A few things come to mind immediately. If we are to strengthen our health care systems, for example, we are going to have to look beyond the coastland, to our interior regions where health care facilities remain sub-standard.

We are also going to have to funnel such resources as we can afford to help extract our education system from the condition of crisis. Education falls into that ‘going forward’ zone which we ignore at our own peril.

 Staving off the kind of abject poverty in pockets of our country that could easily materialize out of the circumstances confronting us is also going to have to be a priority. That would mean, as far as possible, focusing on job-creation, opportunities for poor families with no alternative means of support to be able to earn. The role of our agricultural sector can hardly be overestimated here. Setting aside its importance in realizing export earnings, farming can play an invaluable role in significantly raising the level of self-sufficiency at the individual and family levels that will reduce the need for direct state subsidies. Going forward, agriculture can play a significant role as a survival mechanism in circumstances where other avenues may no longer be open.

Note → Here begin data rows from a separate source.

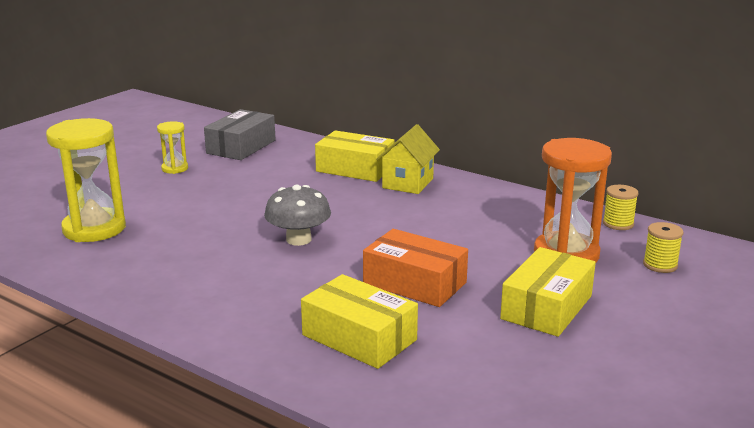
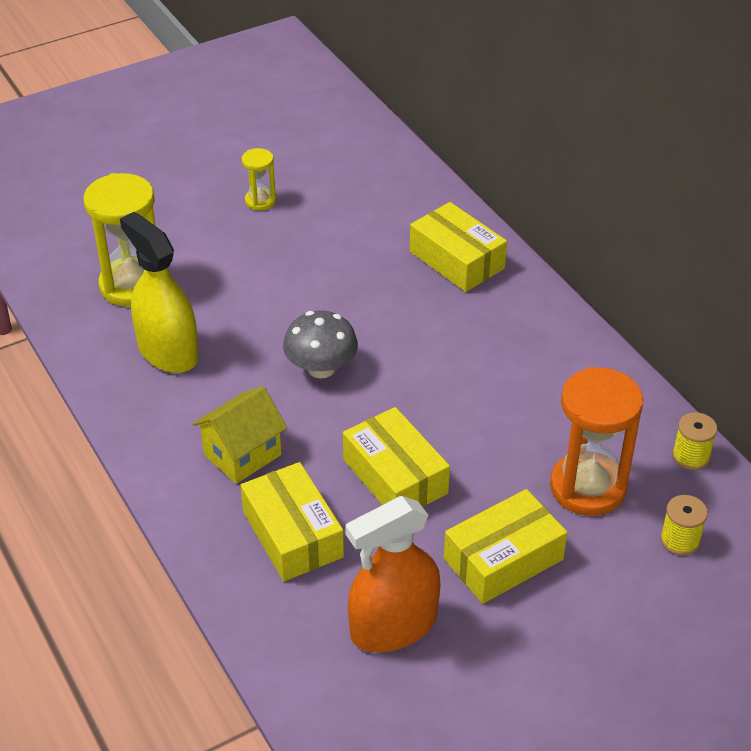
camera: 25 degrees right, 20 degrees up
(155, 258) = (168, 351): none -> yellow spray bottle
(241, 147) = (353, 178): grey box -> none
(408, 183) = (499, 306): yellow house -> yellow house (242, 454)
(414, 283) = (395, 476): orange box -> yellow box
(500, 370) = (393, 626): none -> orange spray bottle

We have, recently, made repeated cases for affording small businesses a seat at the national decision-making table. Historically, policy-makers appear to have been unable to make up their minds as to just what constitutes small businesses and how these fit into the wider economic matrix. The reality is that unless proper studies are done to provide authentic information into just what constitutes the small business sector and the various ways in which small businesses add value to the country’s economy, to employment levels, particularly, we are going to be (from the standpoint of the overall development of our country) on a hiding to nowhere.

Our sternest challenges are probably likely to arise at the governance level, possessed as it is with seemingly immovable anomalies that have their roots in dimensions of political divisiveness and one-upmanship. What we discover repeatedly, even though we are loathe to admit it, is that the sheer weight of prejudice and divisiveness that afflicts our country pushes even the noblest of motives beneath the surface. It is, all too frequently, the divisions that inevitably rise to the surface. Perhaps worse, what our leaders refuse to accept is that unity in this context cannot be contrived. We have passed that way too many times before. Nor can the problem of an absence of collective endeavour be disguised through contrivances that pay lip service to an overarching national interest.

All of these circumstances dictate that 2021 cannot be characterized by the kind of wishful thinking that so often manifests itself in New Year’s greetings. We need to begin the year not just with a keen sense of the circumstances in which we find ourselves but in an environment in which decision makers across the board must resist bringing to the table high-sounding platitudes hidden behind the same deep-seated prejudices. A collective sense of the need to see ourselves through these times as a nation must come from within. The theatre has become untenable.